I think I am just very bewildered by the extraordinary outpourings of terror and grief and, yes I'm sorry, hysteria, about the temporary suspension of travel rights for people who hold passports, may leave home alone and still have the choice to travel to pretty much any other country.
If there were only a few people complaining about this, it would be a 'shrill minority' or 'small group of trouble-makers'.
If there are millions, it's a bandwagon, a brigade, hysteria and an outpouring.
I'm glad people are speaking out. This is batshit. The new immigration ruling means that anyone who holds one of the prohibited passports and does not have American citizenship is either landlocked in the US (knowing that, if they leave, there's no guarantee they can return) or locked out of the country.
In real terms, this is affecting thousands of people in the US on student or employent visas; people who have gone through the lengthly, expensive visa process, done absolutely nothing wrong, but who now must effectively abandon their studies/employment if they want to leave the US for any reason - to visit their family, take a vacation, attend a conference. This Nature article gives a few personal examples of how this is affecting the academic community:
www.nature.com/news/meet-the-scientists-affected-by-trump-s-immigration-ban-1.21389?WT.mc_id=FBK_NatureNews
... and many large corporations, such as Google, were obliged to urgently recall their staff from overseas business trips and secondments when the news broke.
Arguably worse is the constant contradictory information as to whether the ban includes US green-card holders who hold the prohibited passports. A green-card holder is a legal permanent resident of the US. (After 5 years, IIRC, you can apply for citizenship.) These are people whose permanent lives are based in the US; who have families, houses, jobs. Who have paid taxes for years. Who have, again, spent time and money obtaining legal status and adhering to its terms. As of Friday, anyone caught overseas was in doubt whether they would even be allowed on a plane home; over the weekend, many people were denied boarding, and others were let in on a case-by-case basis.

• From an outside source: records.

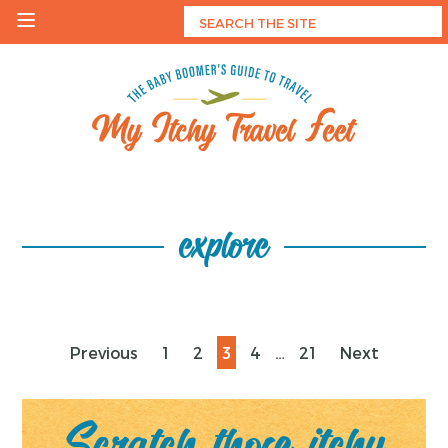
Skip
to
content
My Itchy Travel Feet
The Baby Boomer's Guide To Travel
explore
Posts
Page
Page
Page
Page
Page
Previous
1
2
3
4
…
21
Next
pagination
Scratch those itchy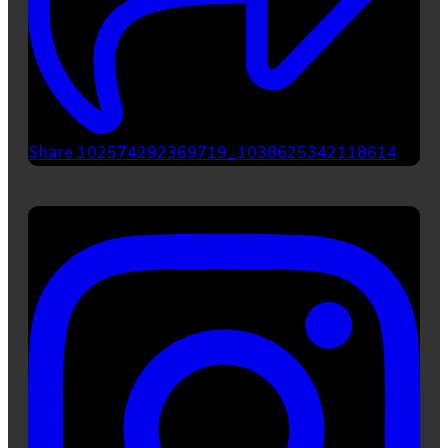
Share 102574292369719_1038625342118614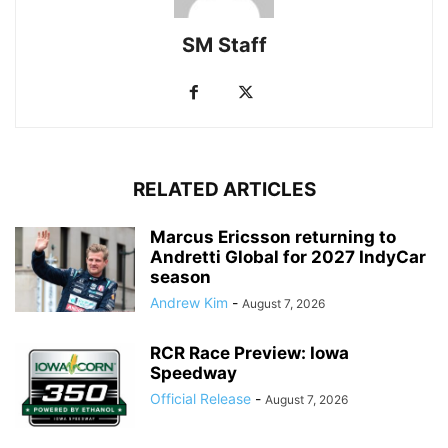
SM Staff
RELATED ARTICLES
Marcus Ericsson returning to
Andretti Global for 2027 IndyCar
season
Andrew Kim
-
August 7, 2026
RCR Race Preview: Iowa
Speedway
Official Release
-
August 7, 2026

It's unprecedented. These are not a few tourists: these are people who live legally in the US, and it's completely inappropriate to mitigate this with the reminder that they can travel to 'pretty much any other country' or that maybe they'll be allowed back in a few months, or if they chance it at the airport. Their rights are being restricted in their legal home. The only thing more extreme than this would be banning citizens.